Was hindert den medizinischen Nachwuchs also daran, sich als Hausärzte um die elementaren gesundheitlichen Bedürfnisse der Bevölkerung zu kümmern?
Vor allem: Unattraktive, knebelhafte Kassenverträge, die jungen Menschen, die vielleicht Familie gründen und sich eine Existenz aufbauen möchten, das Fürchten lehren. Aber auch mangelndes betriebswirtschaftliches und rechtliches Wissen, das es braucht, um den Schritt in die Selbständigkeit zu wagen.
Ein konkretes Beispiel: fertig ausgebildete Juristen verlangen Stundensätze, die fast dem zehnfachen des Honorars für Kassenärzte pro gesehene Patient*innen entsprechen. Zudem ist die Anzahl an Patient*innen, die Pro Tag verrechnet werden dürfen, gedeckelt: Jeder Patientenkontakt darüber hinaus darf dann kostenlos erledigt werden. Dies kann der Bedeutung des Allgemeinmediziners für die Menschen, aber auch unser Gesundheitssystem und damit letztendlich den Steuerzahler nicht im Geringsten gerecht werden! Schließlich könnte und sollte ein funktionierendes Hausarztsystem eine Menge als Spitalspatient*innen abfedern und damit Kosten in Millionenhöhe einsparen.
Ich fordere daher die Ärztekammer, die als offizielle Standesvertretung empfindlich hohe Kammerbeiträge einfordert, endlich Stellung zu beziehen und aktiv zu werden!
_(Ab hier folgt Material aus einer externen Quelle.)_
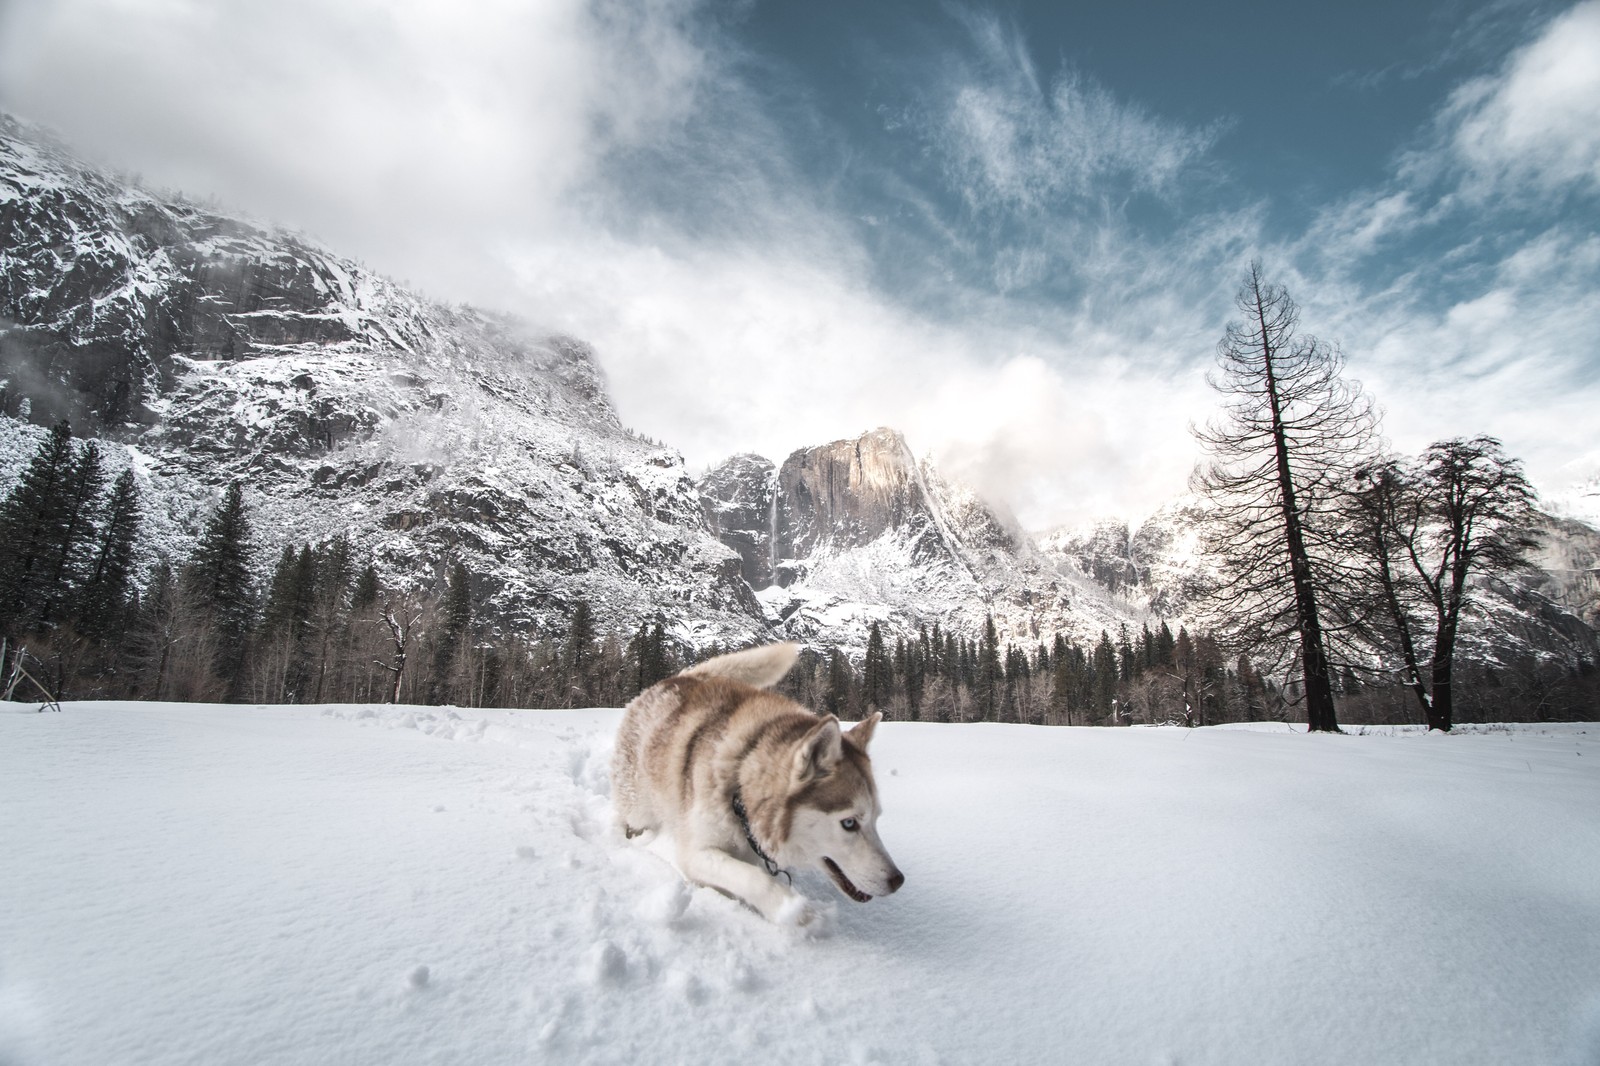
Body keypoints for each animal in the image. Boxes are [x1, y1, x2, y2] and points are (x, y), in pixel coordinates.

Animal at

Doch auch die Medien müssen in die Pflicht genommen werden, endlich zum wahren Kern des Problems vorzudringen und die Öffentlichkeit nicht länger im Unklaren darüber zu lassen, warum der eigene Hausarzt einfach keine*n Nachfolger*in für seine Praxis findet: Es sind unfaire Bedingungen, die jeden halbwegs rational denkenden Absolventen in den sicheren Hafen der Facharztausbildung treibt, wo überdurchschnittlich hohe Gehälter und steile Karrieren locken. An dieser Stelle möchte ich aber auch festhalten: für die meisten von uns ist das Honorar zu keinem Zeitpunkt die eigentliche Triebfeder für Studien- und Berufswahl.
Die Politik muss ihrer ureigensten Aufgabe endlich nachkommen: Bedingungen schaffen, die es jungen Mediziner*innen schmackhaft macht, als Allgemeinmediziner*innen tätig zu werden – auf dem Land, aber auch in der Stadt. Ansonsten könnte das System der ärztlichen Grundversorgung in den nächsten Jahren implodieren – und damit enorme Kosten, aber auch persönliches Leid verursachen.
Autor Martin Angerer (30) steht vor dem Abschluss seines Medizinstudiums, das er begonnen hat, um Allgemeinmediziner am Land zu werden.